A contrariedade dos parlamentares tem respaldo em variados setores da economia regional. É que os fundos constitucionais voltados para o Norte, Nordeste e Centro-Oeste representam a principal fonte de investimentos de longo prazo dessas regiões, bem assim de revigoramento da agricultura familiar.
No caso do Nordeste, por exemplo, de acordo com o economista Francisco Chagas Soares, diretor de Fomento do BNB, órgão encarregado de operacionalizar o FNE, nos últimos cinco anos o fundo garantiu contratações no montante de R$ 60,1 bilhões na economia regional. Para este ano, o orçamento previsto é de R$ 13,3 bilhões.
Em relação ao Produto Interno Bruto nordestino, as disponibilidades financeiras do FNE ainda representam muito pouco, em volta de 2,4% considerada a projeção de um PIB de R$ 555 bilhões feita pelo ETENE para 2014. Com essa modesta proporção, em vez de esvaziar, torna-se imperativo fortalecer o FNE para melhor atender às demandas por crédito no Nordeste.
Vale salientar que a distribuição dos recursos do FNE é feita por setor econômico, programas de financiamento e atividades (ver quadro), com ênfase para os setores rural e agroindustrial focados na geração de emprego e renda.
Desconhecimento
Embora tenha repercutido negativamente nas regiões beneficiárias, no Congresso Nacional, assembleias legislativas e entidades variadas, a presidente Dilma Rousseff desconheceu solenemente a questão em suas vindas ao Maranhão e Bahia. O mesmo aconteceu com o ministro Joaquim Levy ao participar de um seminário na sede do BNB, em Fortaleza.

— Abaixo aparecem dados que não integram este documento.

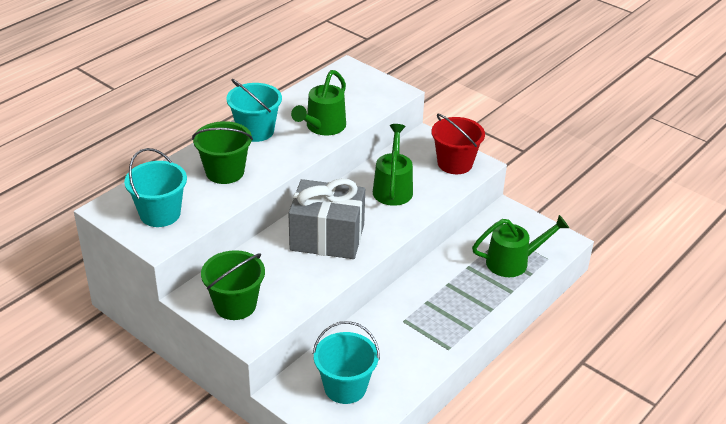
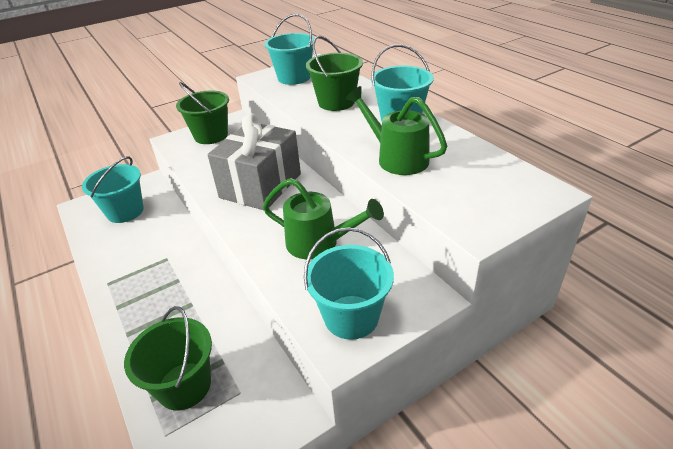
camera: 110 degrees right, 0 degrees up
(455, 163) = (351, 317): red bucket -> turquoise bucket
(514, 262) = (184, 386): green watering can -> green bucket

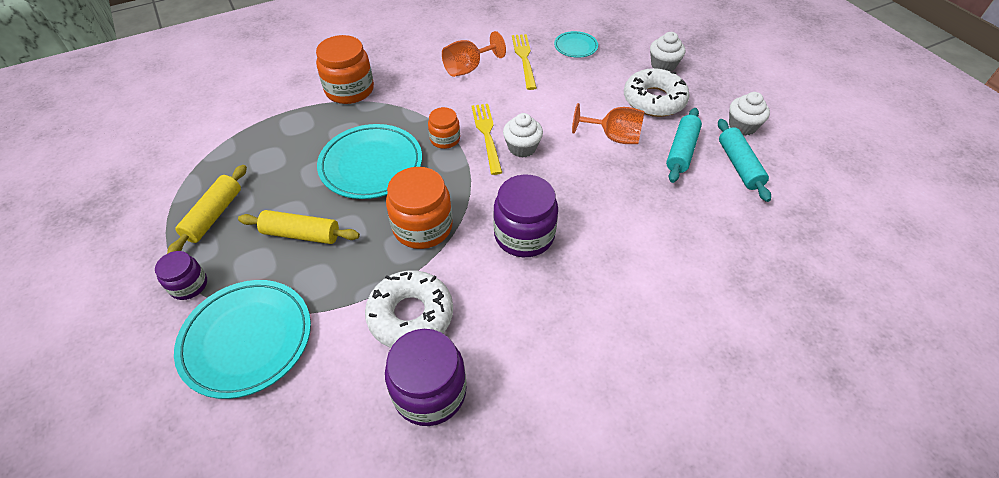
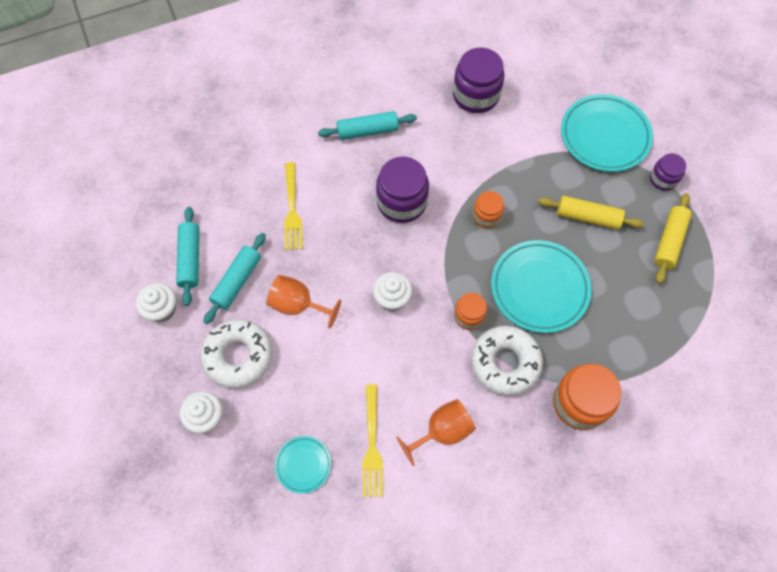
camera: 175 degrees left, 15 degrees up
(411, 315) = (491, 144): white donut -> white donut (505, 363)
(422, 227) = (486, 216): orange jar -> orange jar, size x0.57
(486, 135) = (426, 319): yellow fork -> yellow fork (292, 210)
(584, 321) = (367, 131): none -> turquoise rolling pin

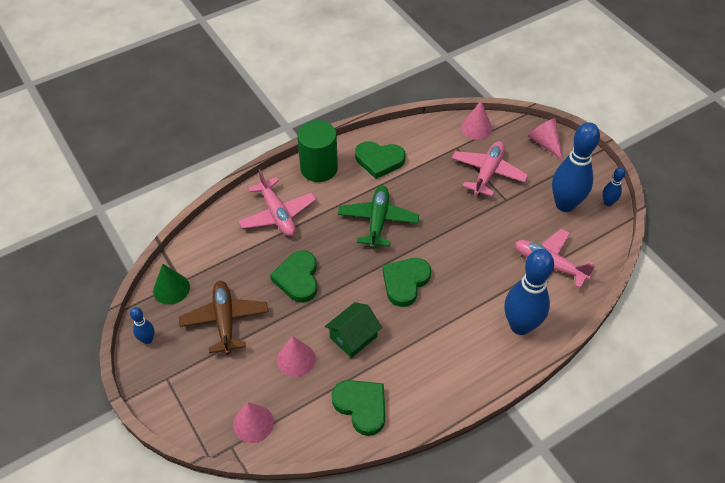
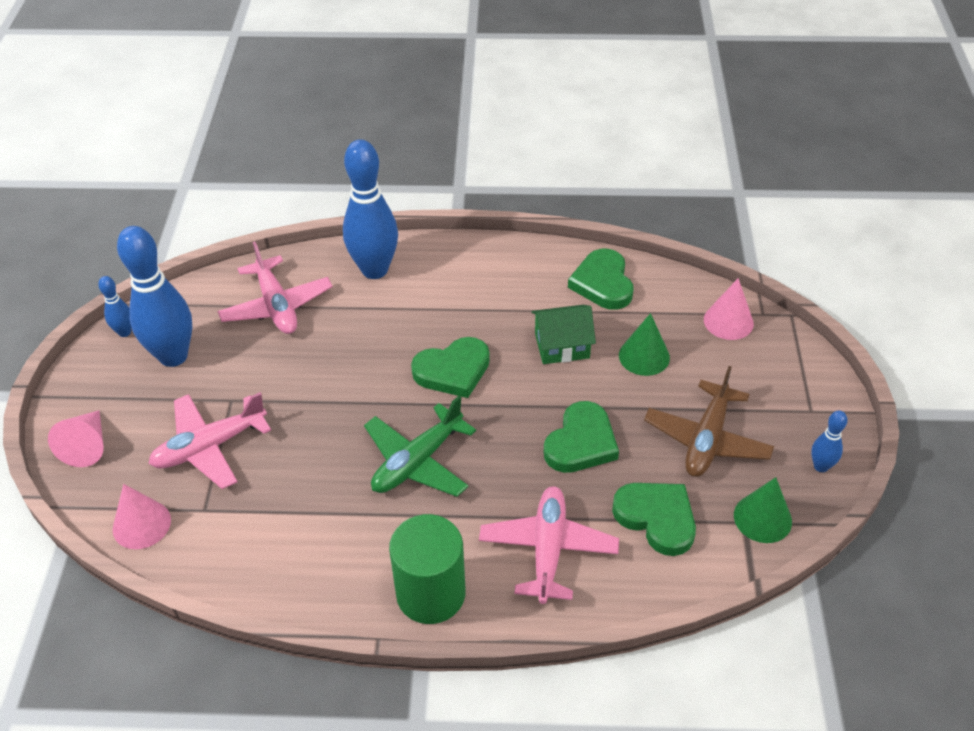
camera: 145 degrees left, 5 degrees down
(296, 359) = (644, 356): pink cone -> green cone
(379, 160) = (331, 553): green heart -> green heart (656, 518)

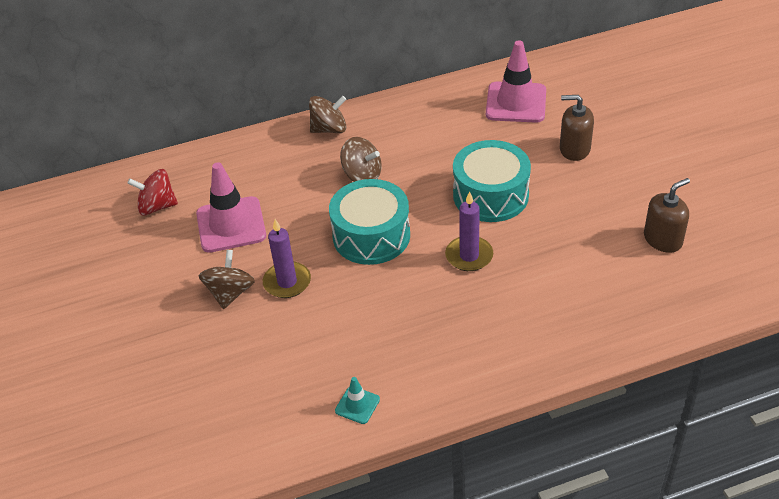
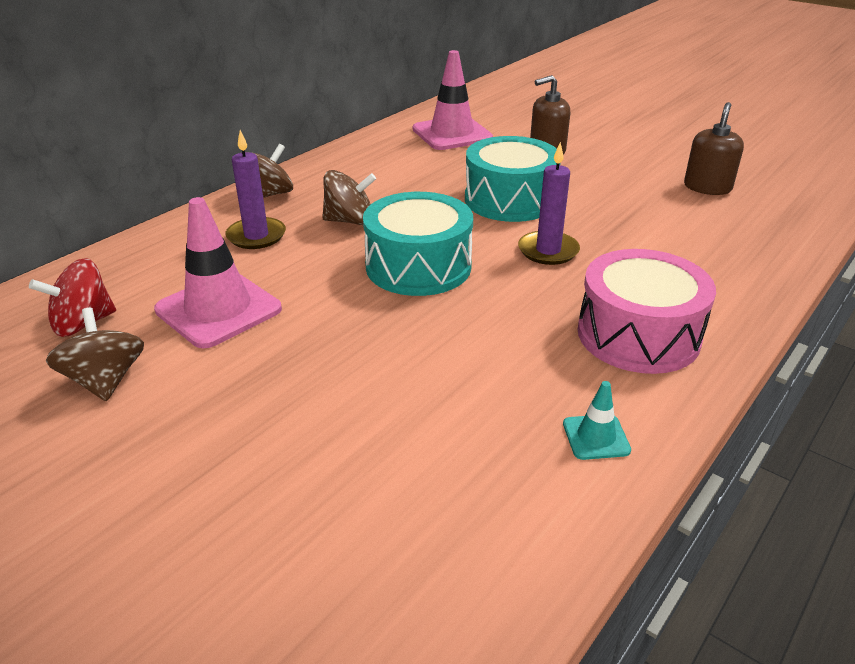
camera: 35 degrees left, 10 degrees down
(230, 293) = (285, 380): brown spinning top -> brown spinning top (105, 381)
(287, 282) = (357, 342): purple candle -> purple candle (256, 236)
(455, 350) = (638, 335): none -> pink drum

A presidente Dilma costuma afirmar que o Nordeste teve um desempenho espetacular nos últimos anos. Mas não é bem assim a coisa. Esse crescimento de um a dois pontos acima do nacional não é suficientemente grande para nos aproximar das áreas mais ricas.
O Nordeste continua como o maior credor da dívida social brasileira, aquela referente à pobreza, ao desemprego, do analfabetismo, à má distribuição de renda, do desemprego e da mortalidade infantil. Um quadro cuja reversão é constantemente motivo de promessas. Especialmente em épocas de eleição.
Os nordestinos já são 56 milhões de almas em nove estados e quase um quinto do território brasileiro. Sua renda per capita é menos da metade da nacional – precisamente 48% ante 47% em 1960. A participação no PIB decresceu de 14,7%, em 1960, para 13,5%, atualmente; a representatividade da indústria não chega a 10% da nacional - permanecendo praticamente no mesmo patamar de 20 anos atrás, mais ou menos a mesma participação da agricultura. A região tem mais da metade dos trabalhadores que ganham menos de 50% do salário mínimo, quase 50% dos trabalhadores com renda abaixo de um salário mínimo, a maior parte dos analfabetos com idade acima de 10 anos e de famílias sem acesso á água e saneamento.
A persistir a retórica dos mandatários torna-se cada vez mais realista a observação do sábio Ariano Suassuna, falando das vicissitudes do Nordeste:
...é muito difícil você vencer a injustiça secular, que dilacera o Brasil em dois países distintos: o país dos privilegiados e o país dos despossuídos.